TO DO — State how many lines in the data below contain the string "Leinen". Reply with the number alone.

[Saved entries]
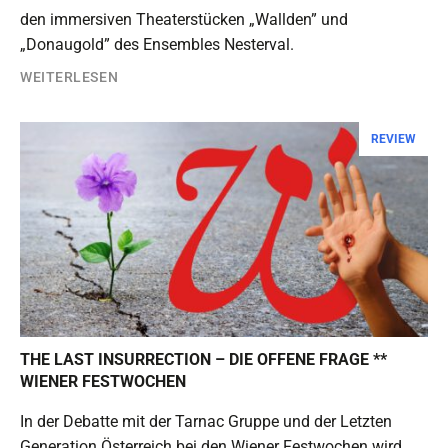
den immersiven Theaterstücken „Wallden” und
„Donaugold” des Ensembles Nesterval.
WEITERLESEN
REVIEW
THE LAST INSURRECTION – DIE OFFENE FRAGE **
WIENER FESTWOCHEN
In der Debatte mit der Tarnac Gruppe und der Letzten
Generation Österreich bei den Wiener Festwochen wird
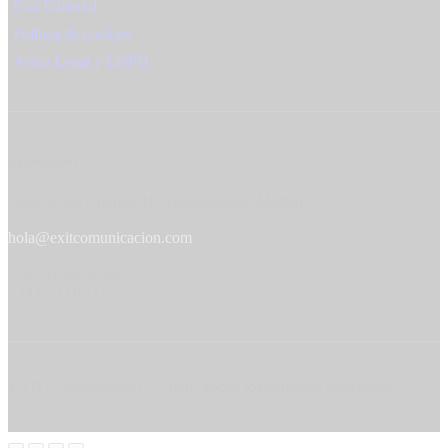
Exit Editorial
Política de cookies
Aviso Legal y LOPD
Contáctanos
Calle de los Chopos 31, Majadahonda, Madrid
hola@exitcomunicacion.com
+34 616 98 54 08
+34 673 16 11 72
EXIT Comunicación © 2020. Todos los derechos reservados.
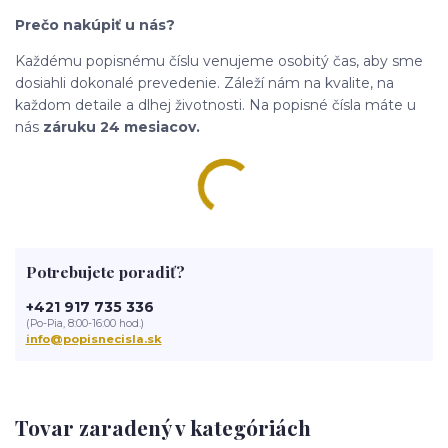
Prečo nakúpiť u nás?
Každému popisnému číslu venujeme osobitý čas, aby sme
dosiahli dokonalé prevedenie. Záleží nám na kvalite, na
každom detaile a dlhej životnosti. Na popisné čísla máte u
nás
záruku 24 mesiacov.
Potrebujete poradiť?
+421 917 735 336
(Po-Pia, 8:00-16:00 hod.)
info@popisnecisla.sk
Tovar zaradený v kategóriách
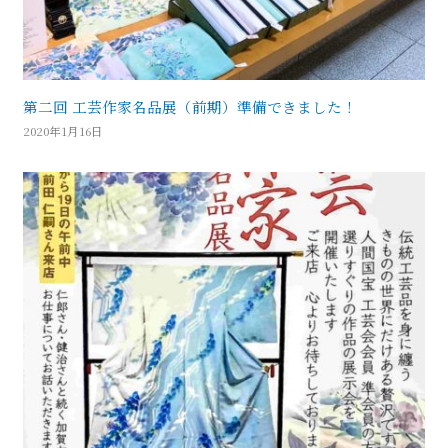
第二回 工芸作家名品展（前期）準備できました！
2020年1月16日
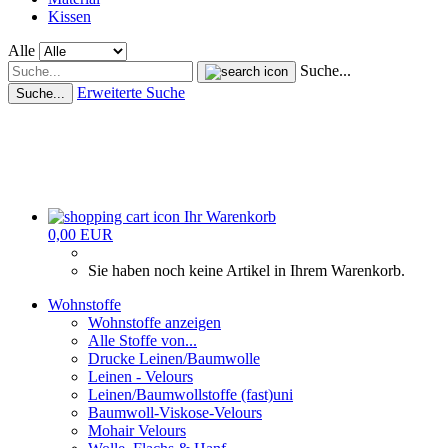
Kissen
Alle
Suche...
Erweiterte Suche
Suche...
Ihr Warenkorb
0,00 EUR
Sie haben noch keine Artikel in Ihrem Warenkorb.
Wohnstoffe
Wohnstoffe anzeigen
Alle Stoffe von...
Drucke Leinen/Baumwolle
Leinen - Velours
Leinen/Baumwollstoffe (fast)uni
Baumwoll-Viskose-Velours
Mohair Velours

WRITTEN SOLUTION — 3